Bonjour mon cher petit bien-aimé, bonjour mon adoré petit homme. Je ne suis pourtant pas contente de vous, mon pauvre petit manchot, car vous ne venez pas plus déjeuner avec moi que rien du tout malgré toutes les belles promesses que vous me faites tous les jours. Je suppose que Zoé [1] n’est pas étrangère à cet empêchement et je suis décidée à agir en conséquence. Vous n’avez qu’à vous bien tenir, mon cher petit scélérat, je ne vous dis que ça. Comment va notre petit garçon [2] ? Comment avez-vous passé la nuit tous les deux, mes chers petits amis ? Si ça pouvait être bien, je serai BIEN HEUREUSE car ma joie, ma santé et mon bonheur sont en vous, mes chers petits hommes ravissants. Je t’aime mon Victor bien-aimé, je t’aime, je t’aime, je t’aime, je t’aime. Mes deux monstres font joliment bien sur ma cheminée, on dirait qu’ils ont été faits exprès pour elle. Quand je pense avec quelle grâce et quel empressement tu me les as donnés, mon cher bien-aimé, je les trouve encore plus charmants et je les en aime davantage. Je ne dis pas que je t’en aime davantage parce que depuis le premier jour de notre amour le plus est impossible, mais tout ce que tu fais de bon et de doux, je le sens dans mon cœur avec des transports de reconnaissance et d’adoration à faire envie au bon Dieu. Quand te verrai-je, mon toto chéri ? J’ai bien besoin de savoir comment va le petit garçon, comment va ta pauvre petite patte blanche et j’ai bien besoin de te caresser et de te baiser à bouche que veux-tu ? Tâche de venir tout à l’heure, ce sera d’ailleurs le bon moment et je ne serai pas fâchée d’avoir ton avis sur l’excellence de la mécanique et la perfection du corset, vous en jugerez d’après nature. Dépêchez-vous si vous voulez jouir du coup d’œil.

Juliette

BnF, Mss, NAF 16349, f. 181-182
Transcription d’Ophélie Marien assistée de Florence Naugrette


26 juin [1842], dimanche après-midi, 2 h.

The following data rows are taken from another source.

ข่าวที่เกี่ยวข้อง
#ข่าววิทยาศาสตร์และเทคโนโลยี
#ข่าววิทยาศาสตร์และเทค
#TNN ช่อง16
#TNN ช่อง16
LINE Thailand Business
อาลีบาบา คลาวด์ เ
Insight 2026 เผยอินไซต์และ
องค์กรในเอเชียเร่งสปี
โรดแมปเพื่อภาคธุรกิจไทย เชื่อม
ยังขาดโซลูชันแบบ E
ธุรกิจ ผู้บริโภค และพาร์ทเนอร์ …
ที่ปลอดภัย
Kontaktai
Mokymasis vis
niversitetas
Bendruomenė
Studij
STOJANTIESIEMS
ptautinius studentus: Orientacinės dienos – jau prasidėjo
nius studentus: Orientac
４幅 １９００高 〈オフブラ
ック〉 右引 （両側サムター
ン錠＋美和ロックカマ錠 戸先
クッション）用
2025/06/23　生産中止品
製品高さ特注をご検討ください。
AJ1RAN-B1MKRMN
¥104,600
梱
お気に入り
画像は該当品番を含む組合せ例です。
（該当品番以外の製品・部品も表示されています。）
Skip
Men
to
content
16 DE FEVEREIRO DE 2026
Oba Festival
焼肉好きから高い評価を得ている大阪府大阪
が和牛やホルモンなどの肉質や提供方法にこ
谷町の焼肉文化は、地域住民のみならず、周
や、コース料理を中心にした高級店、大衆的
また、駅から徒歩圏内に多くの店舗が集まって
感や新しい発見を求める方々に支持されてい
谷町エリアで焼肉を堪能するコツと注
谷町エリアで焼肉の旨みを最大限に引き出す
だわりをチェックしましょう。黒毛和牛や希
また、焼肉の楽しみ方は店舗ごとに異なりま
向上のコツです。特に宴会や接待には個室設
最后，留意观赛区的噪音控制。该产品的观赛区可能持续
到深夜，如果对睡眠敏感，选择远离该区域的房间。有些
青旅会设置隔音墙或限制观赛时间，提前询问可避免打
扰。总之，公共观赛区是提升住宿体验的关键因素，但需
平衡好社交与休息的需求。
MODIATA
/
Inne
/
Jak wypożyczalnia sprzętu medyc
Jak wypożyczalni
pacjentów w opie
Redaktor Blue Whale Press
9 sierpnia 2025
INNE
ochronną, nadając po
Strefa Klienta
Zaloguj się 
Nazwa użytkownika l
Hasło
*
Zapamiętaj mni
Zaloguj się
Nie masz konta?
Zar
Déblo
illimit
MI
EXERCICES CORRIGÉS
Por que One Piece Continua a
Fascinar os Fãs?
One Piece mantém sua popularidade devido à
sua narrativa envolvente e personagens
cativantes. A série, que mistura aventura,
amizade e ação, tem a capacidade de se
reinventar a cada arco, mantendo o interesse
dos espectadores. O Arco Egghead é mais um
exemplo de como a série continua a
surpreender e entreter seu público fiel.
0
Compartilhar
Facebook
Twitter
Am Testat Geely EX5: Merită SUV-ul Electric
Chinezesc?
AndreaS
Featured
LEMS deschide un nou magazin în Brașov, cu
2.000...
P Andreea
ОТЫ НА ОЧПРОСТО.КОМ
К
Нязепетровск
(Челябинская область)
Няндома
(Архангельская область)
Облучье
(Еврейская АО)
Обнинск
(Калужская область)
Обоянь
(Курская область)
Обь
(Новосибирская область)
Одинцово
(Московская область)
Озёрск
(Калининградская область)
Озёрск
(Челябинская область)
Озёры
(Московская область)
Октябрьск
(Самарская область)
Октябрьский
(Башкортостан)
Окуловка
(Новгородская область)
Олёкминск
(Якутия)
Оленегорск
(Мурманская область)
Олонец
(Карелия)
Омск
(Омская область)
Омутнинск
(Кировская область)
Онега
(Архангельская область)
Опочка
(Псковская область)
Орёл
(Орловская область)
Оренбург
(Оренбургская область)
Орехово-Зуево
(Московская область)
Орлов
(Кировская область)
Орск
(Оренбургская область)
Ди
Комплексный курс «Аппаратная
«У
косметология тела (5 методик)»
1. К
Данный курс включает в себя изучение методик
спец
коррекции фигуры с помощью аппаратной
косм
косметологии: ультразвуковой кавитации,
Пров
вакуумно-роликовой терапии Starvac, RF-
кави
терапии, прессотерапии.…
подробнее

Dépêchez-vous de venir, mon cher amour, jouir du coup d’œil du fameux costume de chaleur que je mets malgré la pluie et le vent pour faire plaisir à Claire et aussi, et surtout, pour vous plaire. Vous avez bien perdu de n’être pas venu tout à l’heure pour le grand acte du corset, mais comme il y a quelque chose à rectifier, vous pourrez dans deux jours avoir la première représentation de cet important élément dont la cérémonie d’aujourd’hui n’est qu’une répétition générale.
Mon Dieu que je suis bête quand je suis SPIRITUELLE, c’est à me donner des grands coups de pieds sur mes [clunes [3]  ?] les plus [clunes  ?]. Vraiment il n’est pas permis d’être aussi stupide que je le suis. Je commence à croire que ce pourrait bien être moi qui vous aie vendu les Feuilles d’automne trois cent francs dont vous avez fait trois cent mille francs sans remords comme un brigand que vous êtes. J’en ai bien du regret à présent, une autre fois vous ne m’y reprendrez pas, vous pouvez y compter. En attendant ne me faites pas attendre pour savoir comment vous avez passé la nuit, comment va le petit garçon et comment fonctionne votre pauvre petite patte que je baise et que j’adore de toute mon âme. Baisez-moi mon cher petit homme et venez bien bien vite. Je suis très pressée de vous voir. Je suis en train de gagner mes monstres, je travaille à force à votre tapisserie, je voudrais l’avoir fait pour votre fête. Oui, mon pauvre ange adoré, je veux que vous ayez quelque chose de moi dans votre petit[e] chambre pour ce jour-là. Mais il faut que je me dépêche. Je vous aime mon amour.

Juliette

BnF, Mss, NAF 16349, f. 183-184
Transcription d’Ophélie Marien assistée de Florence Naugrette

Notes

[1À identifier.

[2François-Victor, fils de Victor Hugo, se remet d’une maladie.

[3Juliette emploie ce mot à cette époque, sans qu’on parvienne à l’élucider.